1. The utility model provides a many rings of absolute value encoder coupling gear mounting structure, includes base (1), its characterized in that: the top of the base (1) is provided with a sliding groove (5), the top of the base (1) is provided with a first installation shaft (2), the outer side of the first installation shaft (2) is fixedly provided with an input gear (10) and an output gear (9), the output gear (9) is positioned on the right side of the input gear (10), a second installation shaft (6) is arranged above the top of the base (1), the outer side of the second installation shaft (6) is provided with an adjusting mechanism (3), the top of the adjusting mechanism (3) is provided with a fixing mechanism (4), the fixing mechanism (4) is connected with the second installation shaft (6), the outer side of the second installation shaft (6) is rotatably connected with a first pagoda transition gear (7) and a second pagoda transition gear (8), the first pagoda transition gear (7) is positioned on the left side of the second pagoda transition gear (8), the first pagoda transition gear (7) is meshed with the input gear (10), and the second pagoda transition gear (8) is meshed with the output gear (9);

adjustment mechanism (3) are including being fixed in horizontal pole (301) of spout (5) inboard, and the outside movable mounting of horizontal pole (301) has slider (302), and one side of slider (302) is connected with first spring (303), and the one end of first spring (303) is connected with the inboard one end of spout (5), and first spring (303) cup joint with horizontal pole (301) activity.

2. The structure of claim 1, wherein: the top of the sliding block (302) is fixedly connected with a first connecting shaft (304), the outer side of the first connecting shaft (304) is rotatably connected with two connecting rods (305), and a second connecting shaft (306) is fixedly arranged between the two connecting rods (305).

3. The structure of claim 2, wherein: the outer side of the second connecting shaft (306) is rotatably connected with a movable rod (307), the bottom end of the movable rod (307) is rotatably connected with the top of the base (1), and the movable rod (307) is connected with the second mounting shaft (6).

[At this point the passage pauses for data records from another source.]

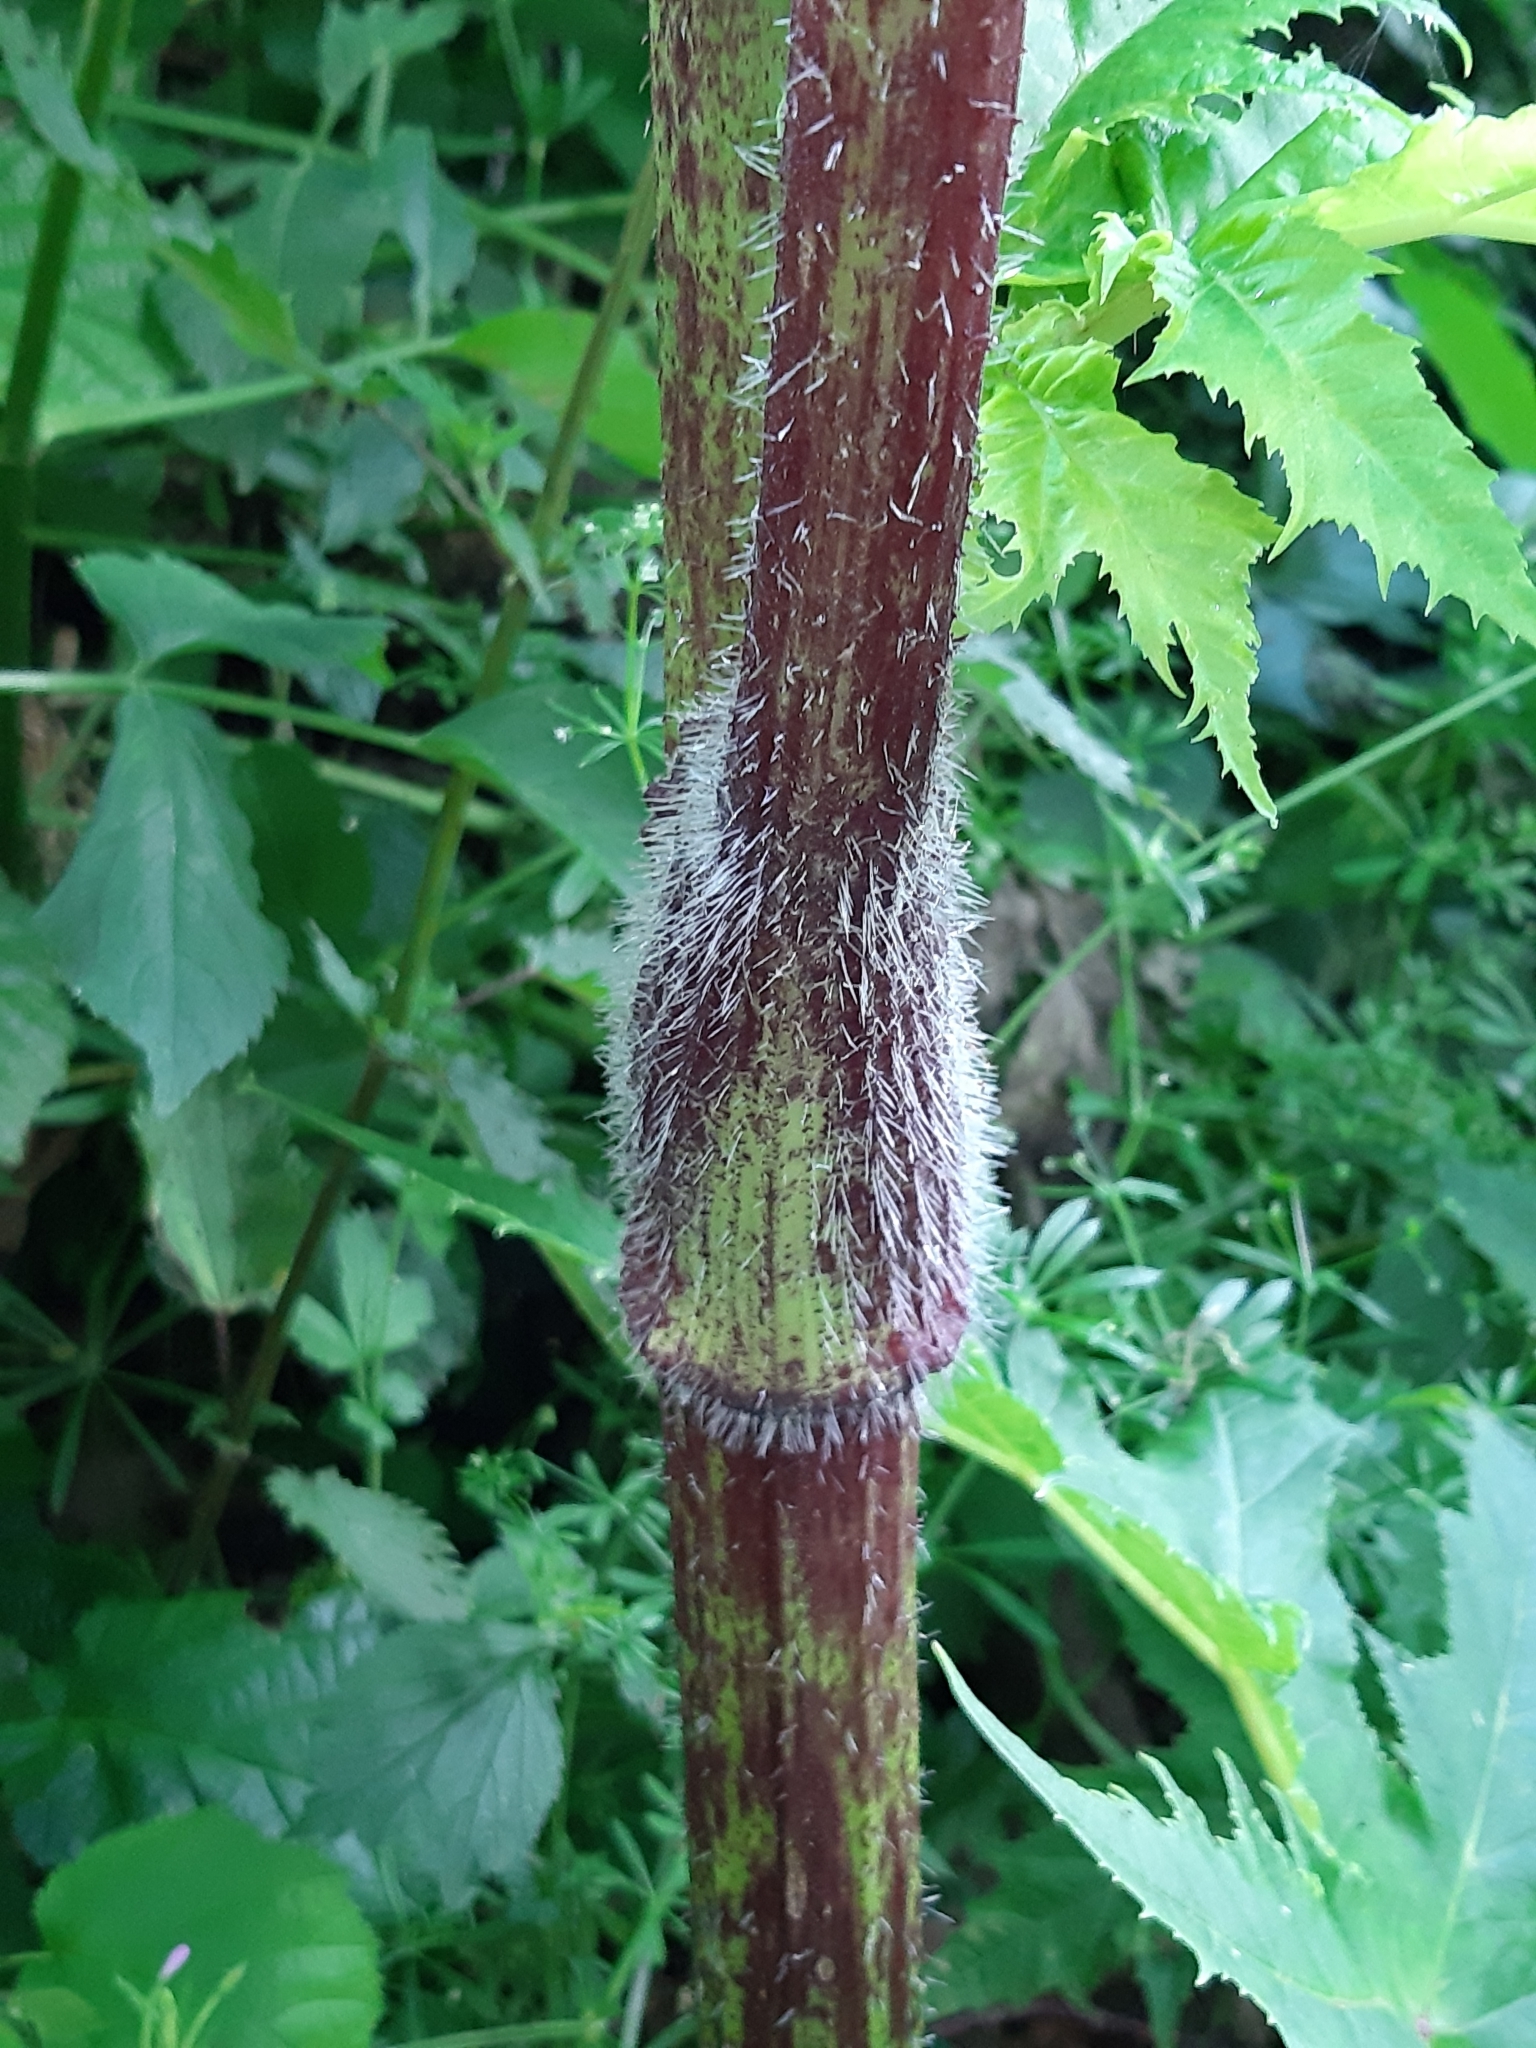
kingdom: Plantae
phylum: Tracheophyta
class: Magnoliopsida
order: Apiales
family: Apiaceae
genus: Heracleum
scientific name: Heracleum mantegazzianum
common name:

4. The structure of claim 1, wherein: the fixing mechanism (4) comprises a fixing rod (401) fixed on one side of a movable rod (307), a limiting block (402) is fixedly connected to the top end of the fixing rod (401), and a sliding plate (404) is movably mounted on the outer side of the fixing rod (401).

5. The structure of claim 4, wherein: a second spring (406) is connected between the sliding plate (404) and the movable rod (307), and the second spring (406) is movably sleeved with the fixed rod (401).

6. The structure of claim 4, wherein: the bottom fixed mounting of slide (404) has kelly (405), and the card hole (407) with kelly (405) joint is seted up in the outside of installation axle two (6).

7. The structure of claim 1, wherein: the outside fixed mounting of installation axle two (6) has spacing ring (403), and the left side of spacing ring (403) is laminated with the right side of movable rod (307).